# My non-scientific film vs. digital comparison



## djacobox372 (Dec 10, 2010)

On a whim I decided to take two photos from the same spot, one with my nikon d700 at and another with a 6x7 medium format camera using velvia 100. 

After scanning, I matched the white balance and saturation of the images as closely as possible.

Here are the results. 

D700, cropped to 50%:







6x7 velvia 100, cropped to 50%:






Overall they are pretty equal when displayed this small. The colors in the digital version are a bit truer to what I observed. 

note: the dof on the digital shot is wider due to the smaller image area and shorter focal length for the same framing/exposure.


Now for a closeup, to see how the d700's resolution stacks up to 6x7 film:

D700 (closer then 1:1, for comparison):






6x7 velvia 100:






Here you can see a fairly large advantage on the side of 6x7 film, could be as much as double the resolving power (that's 48mp to the d700's 12)
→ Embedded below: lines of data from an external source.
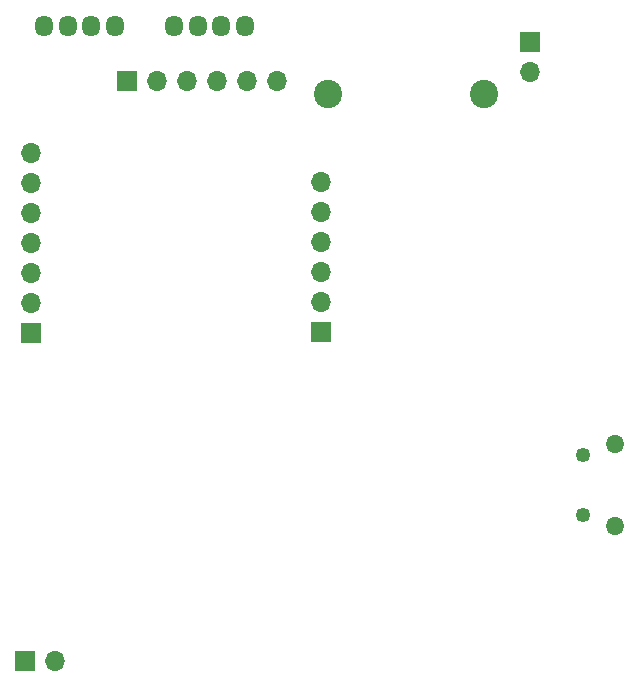
<source format=gbs>
G04 #@! TF.GenerationSoftware,KiCad,Pcbnew,(5.1.2)-1*
G04 #@! TF.CreationDate,2023-10-16T21:57:53+09:00*
G04 #@! TF.ProjectId,projectionball,70726f6a-6563-4746-996f-6e62616c6c2e,7.4*
G04 #@! TF.SameCoordinates,Original*
G04 #@! TF.FileFunction,Soldermask,Bot*
G04 #@! TF.FilePolarity,Negative*
%FSLAX46Y46*%
G04 Gerber Fmt 4.6, Leading zero omitted, Abs format (unit mm)*
G04 Created by KiCad (PCBNEW (5.1.2)-1) date 2023-10-16 21:57:53*
%MOMM*%
%LPD*%
G04 APERTURE LIST*
%ADD10O,1.700000X1.700000*%
%ADD11R,1.700000X1.700000*%
%ADD12O,1.524000X1.800000*%
%ADD13C,2.400000*%
%ADD14O,1.250000X1.250000*%
%ADD15O,1.550000X1.550000*%
G04 APERTURE END LIST*
D10*
X143500000Y-97300000D03*
X143500000Y-99840000D03*
X143500000Y-102380000D03*
X143500000Y-104920000D03*
X143500000Y-107460000D03*
D11*
X143500000Y-110000000D03*
D12*
X126100000Y-84100000D03*
X124100000Y-84100000D03*
X122100000Y-84100000D03*
X120100000Y-84100000D03*
X137100000Y-84100000D03*
X135100000Y-84100000D03*
X133100000Y-84100000D03*
X131100000Y-84100000D03*
D10*
X161200000Y-88000000D03*
D11*
X161200000Y-85460000D03*
D10*
X119000000Y-94860000D03*
X119000000Y-97400000D03*
X119000000Y-99940000D03*
X119000000Y-102480000D03*
X119000000Y-105020000D03*
X119000000Y-107560000D03*
D11*
X119000000Y-110100000D03*
D13*
X144100000Y-89800000D03*
X157300000Y-89800000D03*
D11*
X127080000Y-88700000D03*
D10*
X129620000Y-88700000D03*
X132160000Y-88700000D03*
X134700000Y-88700000D03*
X137240000Y-88700000D03*
X139780000Y-88700000D03*
D14*
X165702000Y-120436000D03*
X165702000Y-125436000D03*
D15*
X168402000Y-119436000D03*
X168402000Y-126436000D03*
D10*
X121040000Y-137800000D03*
D11*
X118500000Y-137800000D03*
M02*

</source>
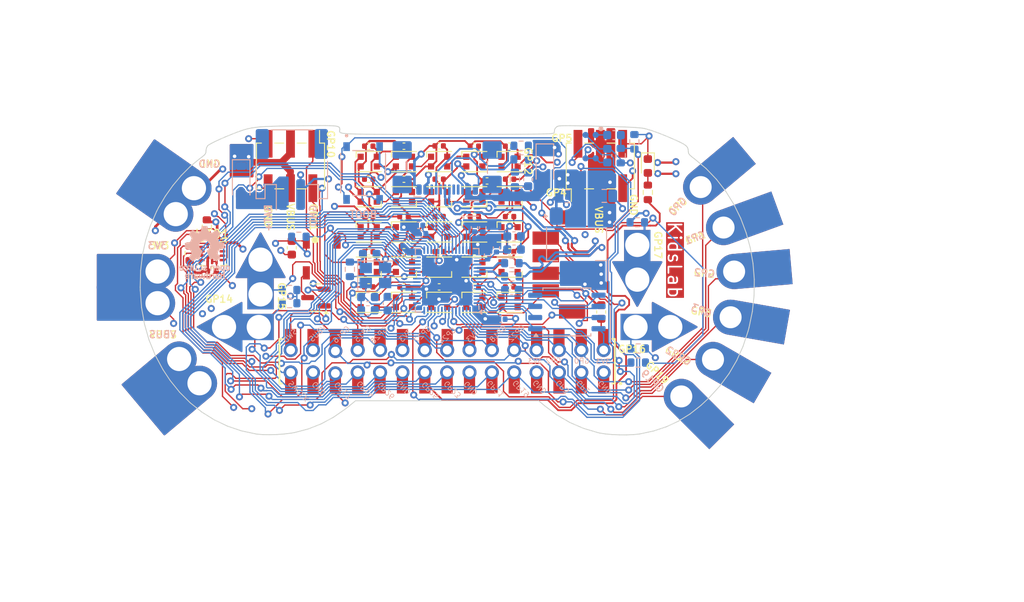
<source format=kicad_pcb>
(kicad_pcb
	(version 20240108)
	(generator "pcbnew")
	(generator_version "8.0")
	(general
		(thickness 1.6)
		(legacy_teardrops no)
	)
	(paper "A4")
	(layers
		(0 "F.Cu" signal)
		(1 "In1.Cu" signal)
		(2 "In2.Cu" signal)
		(31 "B.Cu" signal)
		(32 "B.Adhes" user "B.Adhesive")
		(33 "F.Adhes" user "F.Adhesive")
		(34 "B.Paste" user)
		(35 "F.Paste" user)
		(36 "B.SilkS" user "B.Silkscreen")
		(37 "F.SilkS" user "F.Silkscreen")
		(38 "B.Mask" user)
		(39 "F.Mask" user)
		(40 "Dwgs.User" user "User.Drawings")
		(41 "Cmts.User" user "User.Comments")
		(42 "Eco1.User" user "User.Eco1")
		(43 "Eco2.User" user "User.Eco2")
		(44 "Edge.Cuts" user)
		(45 "Margin" user)
		(46 "B.CrtYd" user "B.Courtyard")
		(47 "F.CrtYd" user "F.Courtyard")
		(50 "User.1" user)
		(51 "User.2" user)
		(52 "User.3" user)
		(53 "User.4" user)
		(54 "User.5" user)
		(55 "User.6" user)
		(56 "User.7" user)
		(57 "User.8" user)
		(58 "User.9" user)
	)
	(setup
		(stackup
			(layer "F.SilkS"
				(type "Top Silk Screen")
				(color "White")
			)
			(layer "F.Paste"
				(type "Top Solder Paste")
			)
			(layer "F.Mask"
				(type "Top Solder Mask")
				(color "Green")
				(thickness 0.01)
			)
			(layer "F.Cu"
				(type "copper")
				(thickness 0.035)
			)
			(layer "dielectric 1"
				(type "prepreg")
				(color "FR4 natural")
				(thickness 0.1)
				(material "FR4")
				(epsilon_r 4.5)
				(loss_tangent 0.02)
			)
			(layer "In1.Cu"
				(type "copper")
				(thickness 0.035)
			)
			(layer "dielectric 2"
				(type "core")
				(color "FR4 natural")
				(thickness 1.24)
				(material "FR4")
				(epsilon_r 4.5)
				(loss_tangent 0.02)
			)
			(layer "In2.Cu"
				(type "copper")
				(thickness 0.035)
			)
			(layer "dielectric 3"
				(type "prepreg")
				(color "FR4 natural")
				(thickness 0.1)
				(material "FR4")
				(epsilon_r 4.5)
				(loss_tangent 0.02)
			)
			(layer "B.Cu"
				(type "copper")
				(thickness 0.035)
			)
			(layer "B.Mask"
				(type "Bottom Solder Mask")
				(color "Green")
				(thickness 0.01)
			)
			(layer "B.Paste"
				(type "Bottom Solder Paste")
			)
			(layer "B.SilkS"
				(type "Bottom Silk Screen")
				(color "White")
			)
			(copper_finish "None")
			(dielectric_constraints no)
		)
		(pad_to_mask_clearance 0)
		(allow_soldermask_bridges_in_footprints no)
		(aux_axis_origin 152.4 75.692)
		(grid_origin 152.4 75.692)
		(pcbplotparams
			(layerselection 0x00010fc_ffffffff)
			(plot_on_all_layers_selection 0x0000000_00000000)
			(disableapertmacros no)
			(usegerberextensions no)
			(usegerberattributes yes)
			(usegerberadvancedattributes yes)
			(creategerberjobfile yes)
			(dashed_line_dash_ratio 12.000000)
			(dashed_line_gap_ratio 3.000000)
			(svgprecision 4)
			(plotframeref no)
			(viasonmask no)
			(mode 1)
			(useauxorigin no)
			(hpglpennumber 1)
			(hpglpenspeed 20)
			(hpglpendiameter 15.000000)
			(pdf_front_fp_property_popups yes)
			(pdf_back_fp_property_popups yes)
			(dxfpolygonmode yes)
			(dxfimperialunits yes)
			(dxfusepcbnewfont yes)
			(psnegative no)
			(psa4output no)
			(plotreference yes)
			(plotvalue yes)
			(plotfptext yes)
			(plotinvisibletext no)
			(sketchpadsonfab no)
			(subtractmaskfromsilk no)
			(outputformat 1)
			(mirror no)
			(drillshape 1)
			(scaleselection 1)
			(outputdirectory "")
		)
	)
	(net 0 "")
	(net 1 "unconnected-(BZ301-NC-Pad3)")
	(net 2 "Net-(BZ301--)")
	(net 3 "+3V3")
	(net 4 "GND")
	(net 5 "Net-(C102-Pad1)")
	(net 6 "Net-(U101-XIN)")
	(net 7 "/VBUS")
	(net 8 "Net-(P201-SHIELD)")
	(net 9 "Net-(U302-out)")
	(net 10 "/Peripherals/GP29{slash}MIC_OUT")
	(net 11 "/power-and-usb/USBC-D-")
	(net 12 "/usb_d+")
	(net 13 "/power-and-usb/USBC-D+")
	(net 14 "/usb_d-")
	(net 15 "Net-(D203-A)")
	(net 16 "Net-(D301-A)")
	(net 17 "Net-(D401-DOUT)")
	(net 18 "/Peripherals/GP12{slash}NEOPIXEL")
	(net 19 "Net-(D402-DIN)")
	(net 20 "Net-(D402-DOUT)")
	(net 21 "Net-(D403-DOUT)")
	(net 22 "Net-(D404-DOUT)")
	(net 23 "Net-(D405-DOUT)")
	(net 24 "Net-(D406-DOUT)")
	(net 25 "Net-(D407-DOUT)")
	(net 26 "Net-(D408-DOUT)")
	(net 27 "Net-(D410-DOUT)")
	(net 28 "Net-(D411-DOUT)")
	(net 29 "Net-(D412-DOUT)")
	(net 30 "Net-(D413-DOUT)")
	(net 31 "Net-(D414-DOUT)")
	(net 32 "Net-(D415-DOUT)")
	(net 33 "Net-(D416-DOUT)")
	(net 34 "Net-(D417-DOUT)")
	(net 35 "Net-(D418-DOUT)")
	(net 36 "Net-(D419-DOUT)")
	(net 37 "Net-(D420-DOUT)")
	(net 38 "Net-(D421-DOUT)")
	(net 39 "Net-(D422-DOUT)")
	(net 40 "Net-(D423-DOUT)")
	(net 41 "Net-(D424-DOUT)")
	(net 42 "unconnected-(D425-DOUT-Pad1)")
	(net 43 "unconnected-(J201-MountPin-PadMP)")
	(net 44 "unconnected-(J201-MountPin-PadMP)_1")
	(net 45 "/Peripherals/GP11{slash}SERVO_1")
	(net 46 "/Peripherals/GP10{slash}SERVO_0")
	(net 47 "/Peripherals/GP5{slash}SERVO_3")
	(net 48 "/Peripherals/GP4{slash}SERVO_2")
	(net 49 "unconnected-(J303-MountPin-PadMP)_1")
	(net 50 "/Peripherals/GP8{slash}Grove_D1")
	(net 51 "/Peripherals/GP9{slash}Grove_D0")
	(net 52 "/Peripherals/GP19")
	(net 53 "/Peripherals/GP26")
	(net 54 "/Peripherals/GP21")
	(net 55 "/Peripherals/GP0")
	(net 56 "/Peripherals/GP17{slash}ArrowDown")
	(net 57 "/Peripherals/GP16{slash}ArrowRight")
	(net 58 "/Peripherals/GP27")
	(net 59 "/Peripherals/GP22")
	(net 60 "/Peripherals/GP23")
	(net 61 "/Peripherals/GP2")
	(net 62 "/Peripherals/GP14{slash}ArrowLeft")
	(net 63 "/Peripherals/GP3")
	(net 64 "/SWD")
	(net 65 "/Peripherals/GP15{slash}ArrowUp")
	(net 66 "/Peripherals/GP1")
	(net 67 "/SWCLK")
	(net 68 "/Peripherals/GP18")
	(net 69 "/Peripherals/GP24")
	(net 70 "/Peripherals/GP28")
	(net 71 "Net-(P201-CC)")
	(net 72 "Net-(P201-VCONN)")
	(net 73 "/Peripherals/GP20{slash}Buzzer")
	(net 74 "/N_USBBOOT")
	(net 75 "/FLASH_CS")
	(net 76 "Net-(U101-RUN)")
	(net 77 "/d+")
	(net 78 "/d-")
	(net 79 "Net-(U101-XOUT)")
	(net 80 "/Peripherals/GP6{slash}IMU_SDA")
	(net 81 "/Peripherals/GP7{slash}IMU_SCL")
	(net 82 "+1V1")
	(net 83 "/FLASH_SD1")
	(net 84 "/Peripherals/GP13{slash}INTR")
	(net 85 "/FLASH_SD3")
	(net 86 "/FLASH_SD0")
	(net 87 "/FLASH_SCLK")
	(net 88 "/FLASH_SD2")
	(net 89 "unconnected-(U301-INT2-Pad9)")
	(net 90 "unconnected-(U301-NC-Pad10)")
	(net 91 "unconnected-(U301-NC-Pad11)")
	(net 92 "/Peripherals/GP25{slash}LED")
	(net 93 "unconnected-(J303-MountPin-PadMP)")
	(net 94 "/power-and-usb/usb_vcc")
	(footprint "Capacitor_SMD:C_0402_1005Metric" (layer "F.Cu") (at 159.48971 60.442 180))
	(footprint "kidslab:Kroko_Arrow" (layer "F.Cu") (at 131.2 75.092 -90))
	(footprint "kidslab:LED_WS2812B-2020_PLCC4_2.0x2.0mm" (layer "F.Cu") (at 155.48971 66.194124 180))
	(footprint "kidslab:LED_WS2812B-2020_PLCC4_2.0x2.0mm" (layer "F.Cu") (at 151.48971 66.194124 180))
	(footprint "kidslab:LED_WS2812B-2020_PLCC4_2.0x2.0mm" (layer "F.Cu") (at 155.48971 74.194124 180))
	(footprint "kidslab:SAMTEC_HLE-115-02-F-DV" (layer "F.Cu") (at 152.4 84.892))
	(footprint "kidslab:PinHeader_2x03_P2.54mm_Vertical_SMD" (layer "F.Cu") (at 169.8 62.692 90))
	(footprint "kidslab:LED_WS2812B-2020_PLCC4_2.0x2.0mm" (layer "F.Cu") (at 159.48971 78.194124))
	(footprint "kidslab:Edgeconnector" (layer "F.Cu") (at 181.2 65.092 40))
	(footprint "Capacitor_SMD:C_0402_1005Metric" (layer "F.Cu") (at 155.48971 68.442 180))
	(footprint "kidslab:LED_WS2812B-2020_PLCC4_2.0x2.0mm" (layer "F.Cu") (at 147.48971 70.194124))
	(footprint "kidslab:LGA-14_3x2.5mm_P0.5mm_LayoutBorder3x4y" (layer "F.Cu") (at 125.7 72.642))
	(footprint "kidslab:LED_WS2812B-2020_PLCC4_2.0x2.0mm" (layer "F.Cu") (at 143.48971 62.194124))
	(footprint "kidslab:PinHeader_2x03_P2.54mm_Vertical_SMD" (layer "F.Cu") (at 134.6 62.692 -90))
	(footprint "kidslab:LED_WS2812B-2020_PLCC4_2.0x2.0mm" (layer "F.Cu") (at 147.48971 78.194124))
	(footprint "kidslab:DoubleEdge" (layer "F.Cu") (at 123.108963 86.017113 -140))
	(footprint "Capacitor_SMD:C_0402_1005Metric" (layer "F.Cu") (at 126.75 70.642 180))
	(footprint "kidslab:Kroko_Arrow" (layer "F.Cu") (at 128.8 81))
	(footprint "kidslab:LED_WS2812B-2020_PLCC4_2.0x2.0mm" (layer "F.Cu") (at 143.48971 74.194124 180))
	(footprint "Capacitor_SMD:C_0402_1005Metric" (layer "F.Cu") (at 125.67 74.642 180))
	(footprint "Capacitor_SMD:C_0402_1005Metric" (layer "F.Cu") (at 151.48971 64.194124))
	(footprint "kidslab:LED_WS2812B-2020_PLCC4_2.0x2.0mm" (layer "F.Cu") (at 155.48971 78.194124))
	(footprint "Capacitor_SMD:C_0402_1005Metric" (layer "F.Cu") (at 151.48971 60.41 180))
	(footprint "LED_SMD:LED_0603_1608Metric" (layer "F.Cu") (at 175.2 62.692 -90))
	(footprint "kidslab:LED_WS2812B-2020_PLCC4_2.0x2.0mm" (layer "F.Cu") (at 151.48971 78.194124))
	(footprint "Capacitor_SMD:C_0402_1005Metric" (layer "F.Cu") (at 143.48971 60.442 180))
	(footprint "Capacitor_SMD:C_0402_1005Metric" (layer "F.Cu") (at 143.48971 68.442 180))
	(footprint "kidslab:Edgeconnector" (layer "F.Cu") (at 179 88.892 -45))
	(footprint "Capacitor_SMD:C_0402_1005Metric" (layer "F.Cu") (at 147.48971 72.442))
	(footprint "Capacitor_SMD:C_0603_1608Metric"
		(layer "F.Cu")
		(uuid "64421bca-74c2-4263-8387-57e1b0001334")
		(at 169.9 79.292 90)
		(descr "Capacitor SMD 0603 (1608 Metric), square (rectangular) end terminal, IPC_7351 nominal, (Body size source: IPC-SM-782 page 76, https://www.pcb-3d.com/wordpress/wp-content/uploads/ipc-sm-782a_amendment_1_and_2.pdf), generated with kicad-footprint-generator")
		(tags "capacitor")
		(property "Reference" "C101"
			(at 0 -1.43 90)
			(layer "F.SilkS")
			(hide yes)
			(uuid "47b3418b-a9ad-4d38-8748-9ddd7fde48e1")
			(effects
				(font
					(size 1 1)
					(thickness 0.15)
				)
			)
		)
		(property "Value" "100nF"
			(at 0 1.43 90)
			(layer "F.Fab")
			(uuid "d5f30741-dbd3-464e-ac93-68025ec41258")
			(effects
				(font
					(size 1 1)
					(thickness 0.15)
				)
			)
		)
		(property "Footprint" "Capacitor_SMD:C_0603_1608Metric"
			(at 0 0 90)
			(unlocked yes)
			(layer "F.Fab")
			(hide yes)
			(uuid "fad0cf4c-84bb-4578-a4e0-24e81de5432c")
			(effects
				(font
					(size 1.27 1.27)
					(thickness 0.15)
				)
			)
		)
		(property "Datasheet" ""
			(at 0 0 90)
			(unlocked yes)
			(layer "F.Fab")
			(hide yes)
			(uuid "51e3fce2-8197-4d45-b8b7-bf1905746471")
			(effects
				(font
					(size 1.27 1.27)
					(thickness 0.15)
				)
			)
		)
		(property "Description" "Unpolarized capacitor"
			(at 0 0 90)
			(unlocked yes)
			(layer "F.Fab")
			(hide yes)
			(uuid "5d0516c0-9c75-48a4-bb02-44f5984a6415")
			(effects
				(font
					(size 1.27 1.27)
					(thickness 0.15)
				)
			)
		)
		(property "Footprint v" "0603"
			(at 0 0 90)
			(unlocked yes)
			(layer "F.Fab")
			(hide yes)
			(uuid "d4aa8bf4-e2c3-43d4-9de7-d726413d12a1")
			(effects
				(font
					(size 1 1)
					(thickness 0.15)
				)
			)
		)
		(property "Voltage Rating" "50V"
			(at 0 0 90)
			(unlocked yes)
			(layer "F.Fab")
			(hide yes)
			(uuid "d4362b56-ffc9-4b73-8e55-8ca994dae707")
			(effects
				(font
					(size 1 1)
					(thickness 0.15)
				)
			)
		)
		(property "Temperature Profile" "X7R"
			(at 0 0 90)
			(unlocked yes)
			(layer "F.Fab")
			(hide yes)
			(uuid "a293926c-218e-47d1-aced-4aa91424d0d3")
			(effects
				(font
					(size 1 1)
					(thickness 0.15)
				)
			)
		)
		(property "LCSC Part #" "C14663"
			(at 0 0 90)
			(unlocked yes)
			(layer "F.Fab")
			(hide yes)
			(uuid "99e24819-81c0-4566-a565-cda0e2b2a651")
			(effects
				(font
					(size 1 1)
					(thickness 0.15)
				)
			)
		)
		(property ki_fp_filters "C_*")
		(path "/33fe6d29-a648-4bed-84f4-f72d21dc90ce")
		(sheetname "Root")
		(sheetfile "nerdYcontroller.kicad_sch")
		(attr smd)
		(fp_line
			(start -0.140581 -0.51)
			(end 0.140581 -0.51)
			(stroke
				(width 0.12)
				(type solid)
			)
			(layer "F.SilkS")
			(uuid "aa4c2e5c-42b1-4632-a575-b9cd51a10dc5")
		)
		(fp_line
			(start -0.140581 0.51)
			(end 0.140581 0.51)
			(stroke
				(width 0.12)
				(type solid)
			)
			(layer "F.SilkS")
			(uuid "d6245ce0-ba7b-44ea-bb84-d6cab902600a")
		)
		(fp_line
			(start 1.48 -0.73)
			(end 1.48 0.73)
			(stroke
				(width 0.05)
				(type solid)
			)
			(layer "F.CrtYd")
			(uuid "c125f8d1-bc9e-4ce0-a9fe-e1ba65abcfb0")
		)
		(fp_line
			(start -1.48 -0.73)
			(end 1.48 -0.73)
			(stroke
				(width 0.05)
				(type solid)
			)
			(layer "F.CrtYd")
			(uuid "db5a053e-2439-4927-bfcc-0b38445da9fd")
		)
		(fp_line
			(start 1.48 0.73)
			(end -1.48 0.73)
			(stroke
				(width 0.05)
				(type solid)
			)
			(layer "F.CrtYd")
			(uuid "02293160-0cf9-48ad-b448-76269d017645")
		)
		(fp_line
			(start -1.48 0.73)
			(end -1.48 -0.73)
			(stroke
				(width 0.05)
				(type solid)
			)
			(layer "F.CrtYd")
			(uuid "8159da95-1f4f-4938-9822-0934365b9d39"
... [1427209 chars truncated]
</source>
Film was scanned with a consumer quality epson v700.  

Of course there is nothing scientific about this test, just something I did out of my own curiosity.


----------



## Ken Rockwell Fan (Dec 10, 2010)

The grass looks more natural and detailed on the 6X7 imo.


----------



## compur (Dec 10, 2010)

Interesting!


----------



## Paul Ron (Dec 10, 2010)

But you converted the film image to digital by scanning it, that just makes it a didicrap pic. 

Put each print (digi printed vs analog printed) under the analog microscope n see the real difference. AH HA! Poster vs photo!... now I see.


----------